Sadly, or perhaps fortunately, there is no such a thing as deliberate forgetting. Rather the reverse, we seem to have a very tenacious type of memory for the things we would gladly forget, such as childhood humiliations, embarrassing situations or scenes you had rather not witnessed. But even if there were some technique of forgetting, of editing at will what you remember or forget, most people tell me they would hesitate to do so. Consider the movie Eternal Sunshine on a Spotless Mind, which is a profound thought experiment on the averse consequences of deliberate forgetting. In the movie, Clementine and Joel were in a loving relationship when things turned sour. Clementine ends the relation and, moreover, wants to get him out of her memory as well. It then turns out that there is an obscure medical company, Lacuna Inc (!), specialized in erasing memories no longer wanted. Soon Joel has disappeared from her memory. On learning this, Joel wants the same treatment to get her out of his memory. At this point you may already sense the tenor of the story. They meet again, fall in love again, and again the relationship fails. Without painful memories you may find yourself repeating painful situations. So, not being able to forget what you dearly would like to forget may actually be a blessing in disguise.

What light do dreams shed on how and why we forget? 
Waking from a dream and then trying to remember it is much like watching the movie Memento: you try to grasp a story that is told in reverse chronological order. After all, you wake up with the final scene of the dream-story, and then try to remember what led up to this final scene. Julius Nelson, an American biologist, pointed this out in 1888. Reconstructing the dream-story means hunting it down till you finally reach the beginning. And since this is a time-consuming and elaborate process you will often find that the beginning of the dream  is forgotten before you get there. To me, this demonstrates that our memory operates best with stories in their natural chronology, where you have causes and questions first and consequences and answers later.

I wonder, do you see any connection between forgetting and sleepwalking, where someone wakes up, but fails to forget the dream in some sense?

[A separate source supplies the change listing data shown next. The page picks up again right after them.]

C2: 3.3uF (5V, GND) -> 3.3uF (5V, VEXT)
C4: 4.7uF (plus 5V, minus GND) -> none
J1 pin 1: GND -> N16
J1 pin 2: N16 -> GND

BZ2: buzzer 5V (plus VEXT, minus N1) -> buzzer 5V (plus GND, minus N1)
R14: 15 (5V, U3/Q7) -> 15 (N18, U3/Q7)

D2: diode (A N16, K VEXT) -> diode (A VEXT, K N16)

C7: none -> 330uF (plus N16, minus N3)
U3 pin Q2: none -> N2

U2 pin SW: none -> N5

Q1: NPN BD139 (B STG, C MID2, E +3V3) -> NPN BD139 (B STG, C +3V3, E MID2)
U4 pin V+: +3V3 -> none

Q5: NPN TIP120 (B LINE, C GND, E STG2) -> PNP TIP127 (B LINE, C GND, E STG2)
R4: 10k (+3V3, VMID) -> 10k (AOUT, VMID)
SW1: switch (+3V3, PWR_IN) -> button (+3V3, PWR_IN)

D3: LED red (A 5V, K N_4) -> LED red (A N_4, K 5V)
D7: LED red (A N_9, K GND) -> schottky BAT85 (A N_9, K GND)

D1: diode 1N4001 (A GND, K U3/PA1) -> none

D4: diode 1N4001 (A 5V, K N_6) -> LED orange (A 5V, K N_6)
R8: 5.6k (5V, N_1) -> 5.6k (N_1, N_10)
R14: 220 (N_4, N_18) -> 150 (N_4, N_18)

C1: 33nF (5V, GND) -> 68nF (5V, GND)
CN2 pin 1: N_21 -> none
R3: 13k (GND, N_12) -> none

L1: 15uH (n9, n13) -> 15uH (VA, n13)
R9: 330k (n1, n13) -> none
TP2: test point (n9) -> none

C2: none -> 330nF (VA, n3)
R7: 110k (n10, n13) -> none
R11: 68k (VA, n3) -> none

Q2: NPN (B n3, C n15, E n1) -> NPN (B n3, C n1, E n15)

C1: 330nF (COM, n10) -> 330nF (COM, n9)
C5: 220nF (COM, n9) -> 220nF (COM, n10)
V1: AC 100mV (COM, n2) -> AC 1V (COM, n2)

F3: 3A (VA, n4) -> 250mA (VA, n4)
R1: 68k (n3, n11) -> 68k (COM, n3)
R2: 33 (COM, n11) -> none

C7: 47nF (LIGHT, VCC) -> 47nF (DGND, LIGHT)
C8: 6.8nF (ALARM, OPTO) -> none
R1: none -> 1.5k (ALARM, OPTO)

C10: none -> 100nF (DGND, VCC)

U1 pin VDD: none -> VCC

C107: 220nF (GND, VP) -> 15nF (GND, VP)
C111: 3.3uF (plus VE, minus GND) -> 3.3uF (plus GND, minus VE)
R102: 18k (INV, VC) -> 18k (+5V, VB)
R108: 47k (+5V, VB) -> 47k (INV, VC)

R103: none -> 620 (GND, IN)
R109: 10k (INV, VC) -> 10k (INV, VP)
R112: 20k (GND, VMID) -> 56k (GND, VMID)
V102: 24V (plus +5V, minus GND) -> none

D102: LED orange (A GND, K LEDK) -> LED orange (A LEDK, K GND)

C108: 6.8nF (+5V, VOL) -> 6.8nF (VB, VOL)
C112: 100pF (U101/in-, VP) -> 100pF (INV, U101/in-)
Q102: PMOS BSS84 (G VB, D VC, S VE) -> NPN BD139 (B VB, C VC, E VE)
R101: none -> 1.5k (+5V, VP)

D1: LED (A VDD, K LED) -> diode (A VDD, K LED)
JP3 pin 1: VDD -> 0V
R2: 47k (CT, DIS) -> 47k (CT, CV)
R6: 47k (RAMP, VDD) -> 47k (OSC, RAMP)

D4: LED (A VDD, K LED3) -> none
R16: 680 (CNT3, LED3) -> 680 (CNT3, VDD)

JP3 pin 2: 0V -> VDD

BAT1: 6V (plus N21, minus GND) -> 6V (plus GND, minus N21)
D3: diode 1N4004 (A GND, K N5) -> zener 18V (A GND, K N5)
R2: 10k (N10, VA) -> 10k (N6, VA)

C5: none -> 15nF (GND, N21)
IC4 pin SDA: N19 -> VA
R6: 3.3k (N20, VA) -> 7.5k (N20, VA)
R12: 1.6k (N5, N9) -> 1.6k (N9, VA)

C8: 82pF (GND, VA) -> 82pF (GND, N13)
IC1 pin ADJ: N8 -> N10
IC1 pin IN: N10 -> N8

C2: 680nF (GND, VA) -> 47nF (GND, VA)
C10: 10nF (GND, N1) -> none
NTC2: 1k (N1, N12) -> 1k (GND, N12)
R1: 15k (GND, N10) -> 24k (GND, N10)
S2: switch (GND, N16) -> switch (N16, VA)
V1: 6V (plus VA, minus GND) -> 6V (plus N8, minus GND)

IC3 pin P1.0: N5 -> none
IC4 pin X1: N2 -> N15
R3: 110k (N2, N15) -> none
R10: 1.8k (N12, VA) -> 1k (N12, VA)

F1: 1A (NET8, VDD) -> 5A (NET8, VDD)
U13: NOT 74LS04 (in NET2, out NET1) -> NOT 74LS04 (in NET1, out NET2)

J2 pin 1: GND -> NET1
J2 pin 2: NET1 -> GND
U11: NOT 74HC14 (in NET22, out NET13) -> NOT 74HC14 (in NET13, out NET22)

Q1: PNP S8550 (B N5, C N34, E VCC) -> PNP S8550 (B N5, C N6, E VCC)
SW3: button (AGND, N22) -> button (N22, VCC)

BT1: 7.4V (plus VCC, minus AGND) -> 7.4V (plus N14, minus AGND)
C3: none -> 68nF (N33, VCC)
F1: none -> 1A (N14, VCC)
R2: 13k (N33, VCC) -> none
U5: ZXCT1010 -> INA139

The paradox of sleepwalking is that we do this during ‘deep sleep’, not during ‘rem-sleep’, when we are close to waking. Most of the dreams we remember are dreamt during rem-sleep. During deep sleep there is hardly any recollection of dreams, either because we dream less or because we are too far away from a conscious state to remember them. That is probably why people who are sleepwalking seldom remember having been sleepwalking as a result of some dream. If there was a dream at all, it is usually remembered in an extremely sketchy way, such as ‘something with a tomato cage’ (as in the YouTube-hit ‘My mom sleepwalking’).